(Records for the exercise)

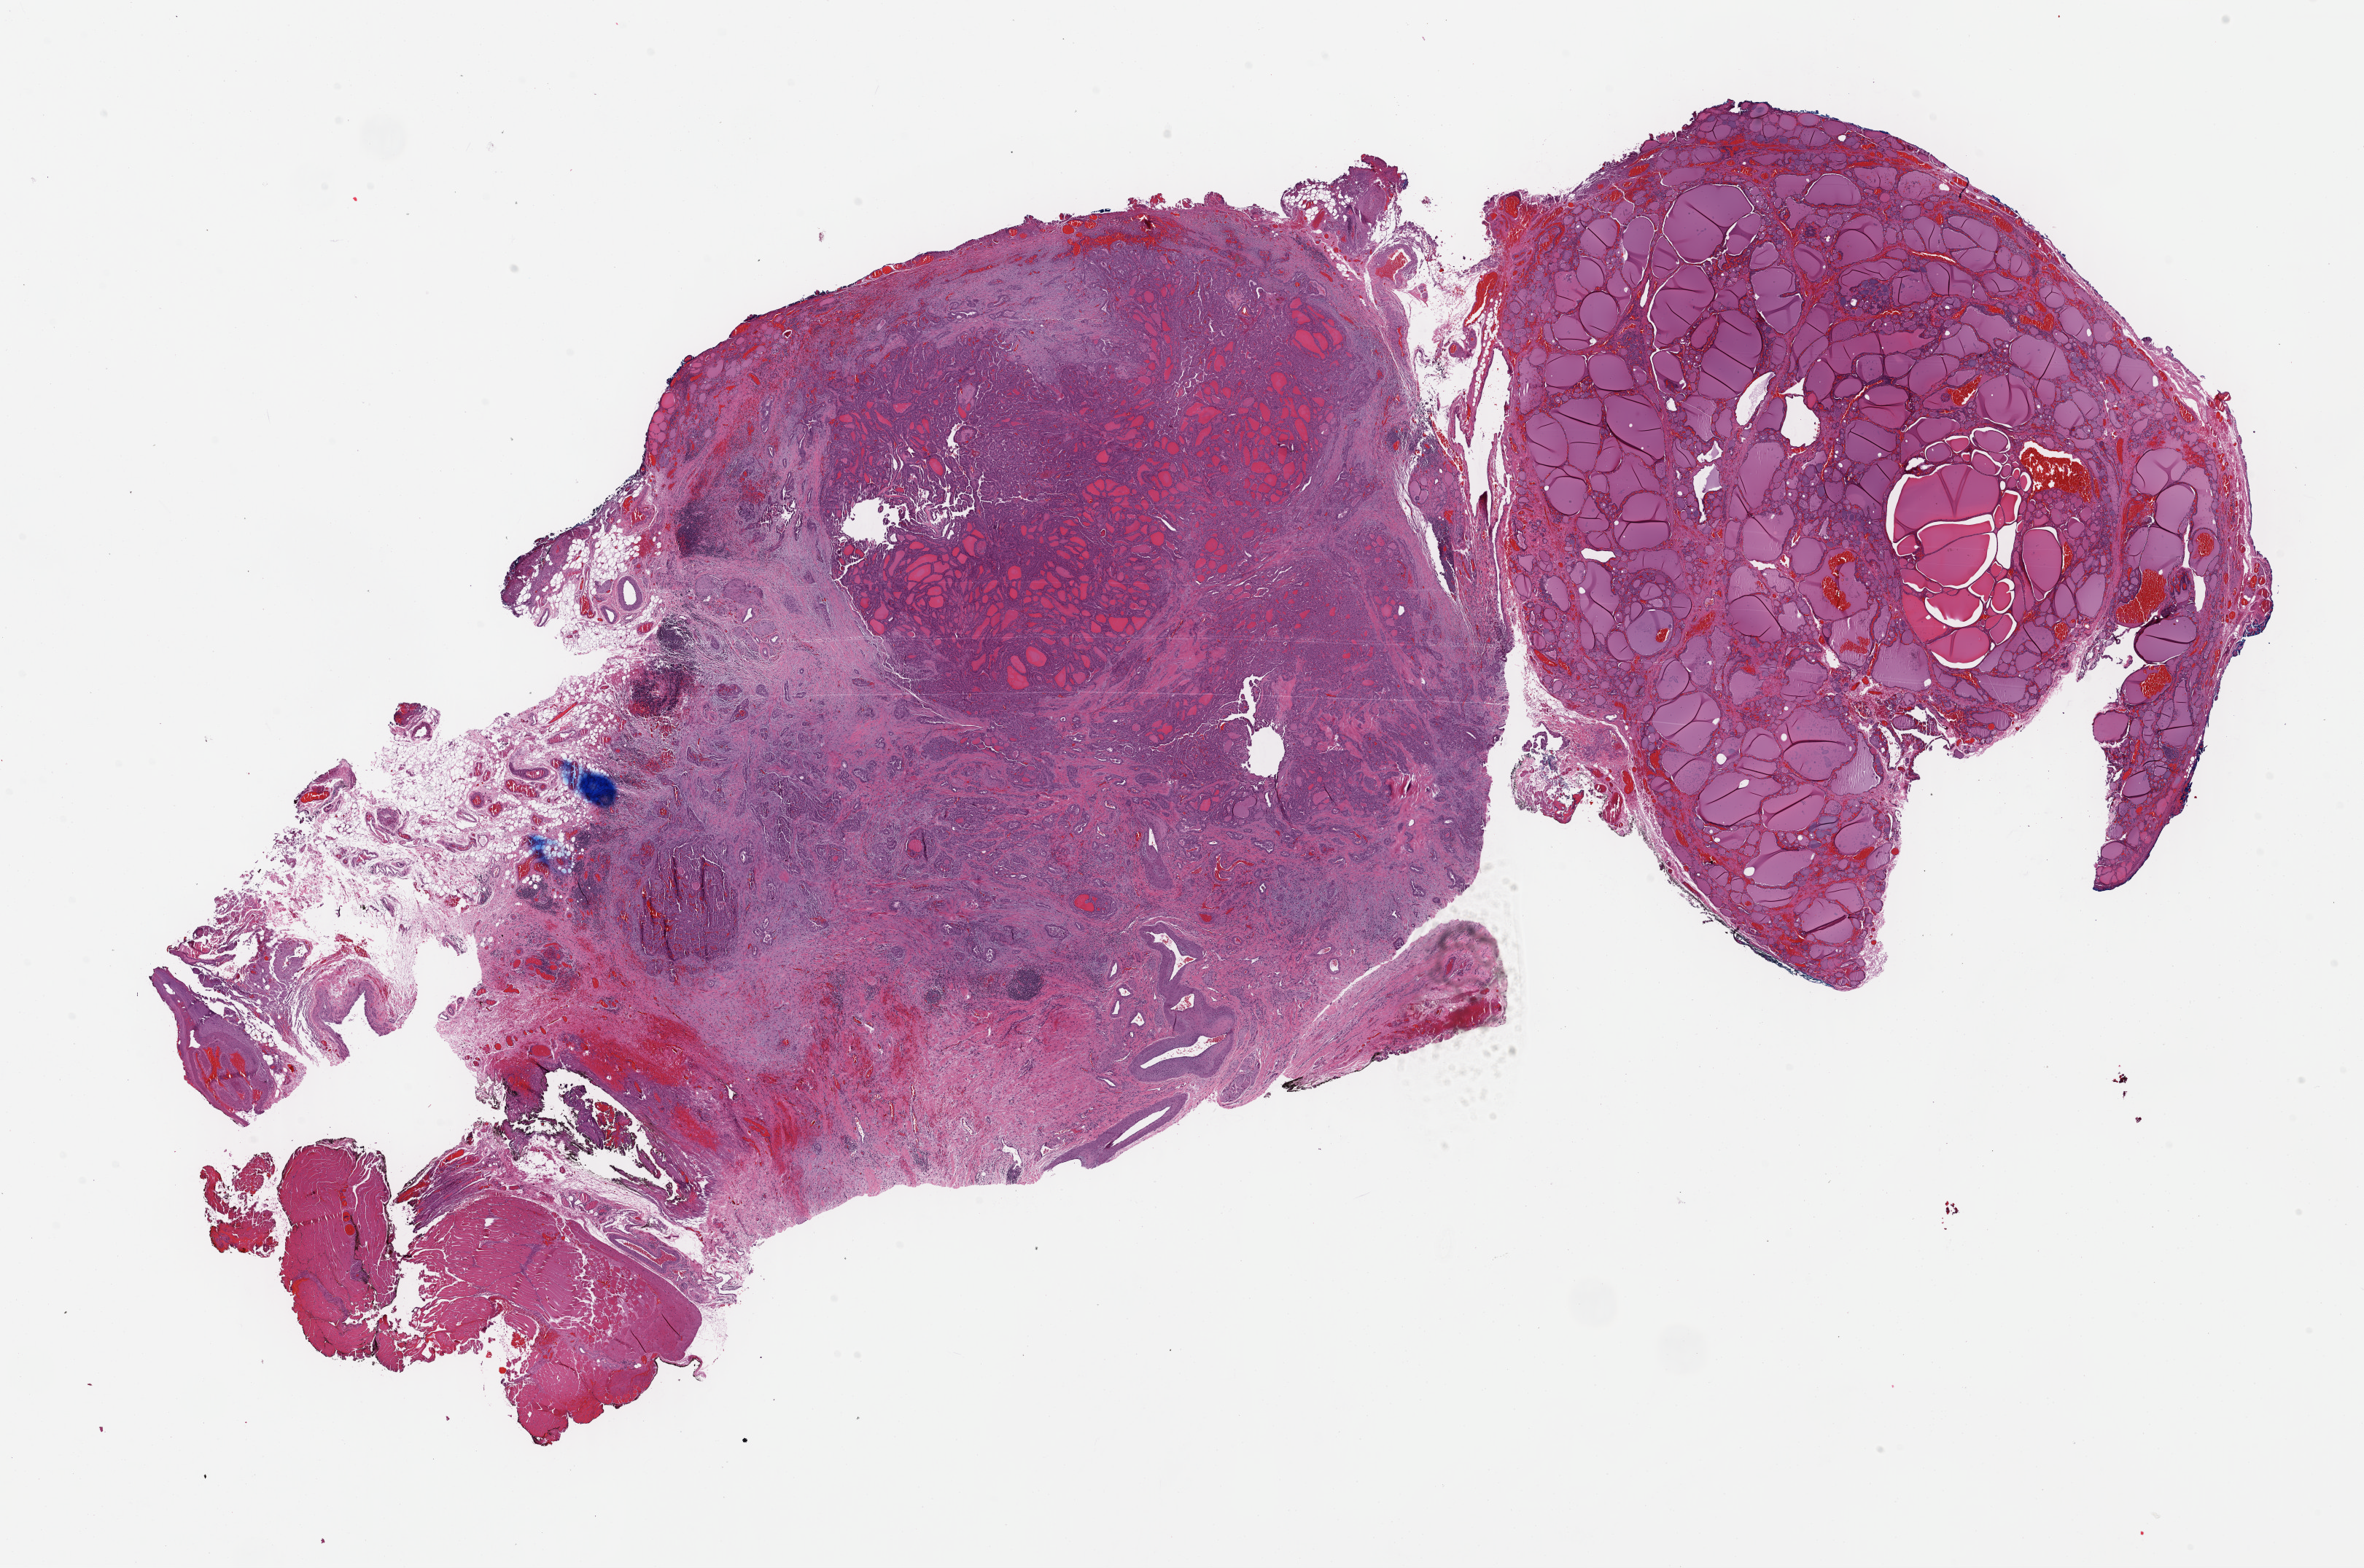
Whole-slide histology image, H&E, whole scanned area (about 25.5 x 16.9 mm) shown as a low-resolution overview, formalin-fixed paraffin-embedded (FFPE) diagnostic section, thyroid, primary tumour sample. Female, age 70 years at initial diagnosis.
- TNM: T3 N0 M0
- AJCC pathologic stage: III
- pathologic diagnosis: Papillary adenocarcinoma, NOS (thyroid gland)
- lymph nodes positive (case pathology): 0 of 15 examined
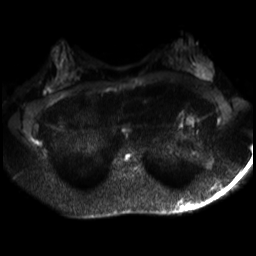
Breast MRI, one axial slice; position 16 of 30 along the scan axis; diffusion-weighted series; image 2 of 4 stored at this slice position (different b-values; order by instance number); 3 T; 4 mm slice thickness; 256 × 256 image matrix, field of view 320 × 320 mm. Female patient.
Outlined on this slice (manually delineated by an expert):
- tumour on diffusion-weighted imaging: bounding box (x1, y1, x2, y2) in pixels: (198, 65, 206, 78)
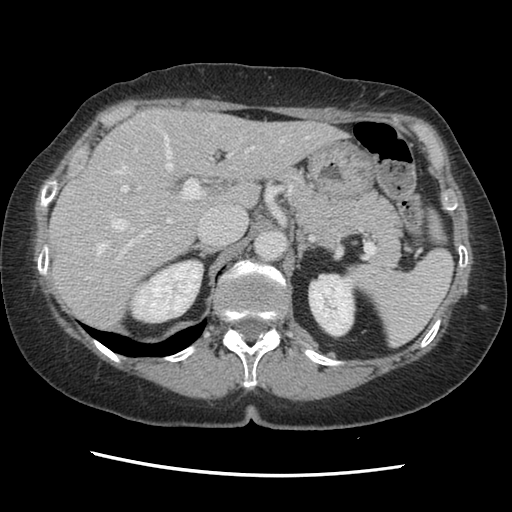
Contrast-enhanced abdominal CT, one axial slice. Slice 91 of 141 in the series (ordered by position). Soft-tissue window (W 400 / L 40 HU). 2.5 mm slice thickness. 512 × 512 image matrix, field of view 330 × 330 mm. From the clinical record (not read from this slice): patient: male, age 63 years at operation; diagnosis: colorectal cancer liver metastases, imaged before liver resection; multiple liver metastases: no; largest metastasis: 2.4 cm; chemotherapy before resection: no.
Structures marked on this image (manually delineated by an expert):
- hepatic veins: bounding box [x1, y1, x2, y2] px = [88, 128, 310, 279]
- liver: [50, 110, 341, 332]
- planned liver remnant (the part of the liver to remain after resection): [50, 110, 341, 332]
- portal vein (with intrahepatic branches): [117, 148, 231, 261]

(End Records for the exercise)

# How to complete this task
Read the entries and show each line that mentions "patient".

# Finished exercise
Breast MRI, one axial slice; position 16 of 30 along the scan axis; diffusion-weighted series; image 2 of 4 stored at this slice position (different b-values; order by instance number); 3 T; 4 mm slice thickness; 256 × 256 image matrix, field of view 320 × 320 mm. Female patient.
Contrast-enhanced abdominal CT, one axial slice. Slice 91 of 141 in the series (ordered by position). Soft-tissue window (W 400 / L 40 HU). 2.5 mm slice thickness. 512 × 512 image matrix, field of view 330 × 330 mm. From the clinical record (not read from this slice): patient: male, age 63 years at operation; diagnosis: colorectal cancer liver metastases, imaged before liver resection; multiple liver metastases: no; largest metastasis: 2.4 cm; chemotherapy before resection: no.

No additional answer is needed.